3. March 23, Palace Theater, Louisville, KY
Taper: DK
A superlative tape of a “standard” spring show. No surprises on paper, but just a beautiful way to hear what Dylan was up to in Spring 2024. Warning: It will make you miss Donnie Herron when you listen to his beautiful pedal steel that guides “I've Made Up My Mind To Give Myself To You.”
4. April 6, ACL Live at the Moody Theater, Austin, TX
Taper: nightly moth
Remasterer: Bennyboy
The final show of the spring, and what we thought at the time might be the final show of the Rough and Rowdy Ways tour. The headline was, for the only time on the entire three-year tour (not counting the Outlaw interim), a guest player joined the band. Texas blues hero and Bob’s former opener Jimmie Vaughan stepped into usual guitarist Doug Lancio’s place for roughly half the set. It opened up the sound to become more solo-heavy that these shows typically got (listen to him shred on “I’ll Be Your Baby Tonight,” and add some tasty fills to “Gotta Serve Somebody”), and seemed to bring out a higher-energy Dylan, belting out his vocals and piano-playing his ass off to keep up.
Thankfully, a number of great tapers were there. My favorite is nightly moth’s, remastered by Bennyboy. Vaughan’s guitar licks reach out and grab you by the throat. I’ve seen a number of fans call this the single best tape of the year, and it’s hard to argue.
5. June 21, Ameris Bank Amphitheatre, Alpharetta, GA
Taper: various
Compiler: Bennyboy
The wildest show of the year doesn’t even have a proper tape. Which, in a way, feels fitting, like this weird fever-dream show can’t be confined to a standard recording.

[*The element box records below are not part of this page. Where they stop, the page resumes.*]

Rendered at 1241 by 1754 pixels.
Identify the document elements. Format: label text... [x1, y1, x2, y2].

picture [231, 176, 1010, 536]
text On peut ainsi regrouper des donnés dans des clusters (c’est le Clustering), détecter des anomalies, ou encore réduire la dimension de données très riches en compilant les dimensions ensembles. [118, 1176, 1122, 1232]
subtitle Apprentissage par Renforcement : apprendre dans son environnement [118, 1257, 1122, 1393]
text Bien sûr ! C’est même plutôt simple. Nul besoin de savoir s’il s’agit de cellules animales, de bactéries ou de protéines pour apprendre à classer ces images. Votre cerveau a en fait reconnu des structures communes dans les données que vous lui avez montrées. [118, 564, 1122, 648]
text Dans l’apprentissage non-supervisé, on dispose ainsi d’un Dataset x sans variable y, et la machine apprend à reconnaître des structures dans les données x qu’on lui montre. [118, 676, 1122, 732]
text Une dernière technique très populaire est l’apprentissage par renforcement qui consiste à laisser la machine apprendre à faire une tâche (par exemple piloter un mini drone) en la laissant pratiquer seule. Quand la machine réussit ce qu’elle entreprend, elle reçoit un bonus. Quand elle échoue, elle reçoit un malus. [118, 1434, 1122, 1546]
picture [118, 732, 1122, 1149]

Opening the Outlaw tour, Dylan ditched almost everything he’d been playing for two-plus years and dropped a batshit setlist of never-performed-before covers and Tempest tunes. Some he kept around all summer; others he dropped immediately. The band seemed underrehearsed and flying blind, just having fun goofing around in front of a crowd mostly there to see Willie Nelson (who got sick and didn’t show).
The chatty crowds played hell with tapers. The Outlaw tapes are, in general, far more rough and rowdy than on the tour of that name. When a decent tape of the bizarre opening night failed to surface, prolific remasterer Bennyboy gamely compiled an ad-hoc one from a bunch of YouTube clips. As some noticed, YouTube videos counterintuitively sometimes boasted better audio than the tapes, perhaps because fans had to hold their phones above the noisy crowds’ heads to film. It’s a wild and hairy recording for a wild and hairy show.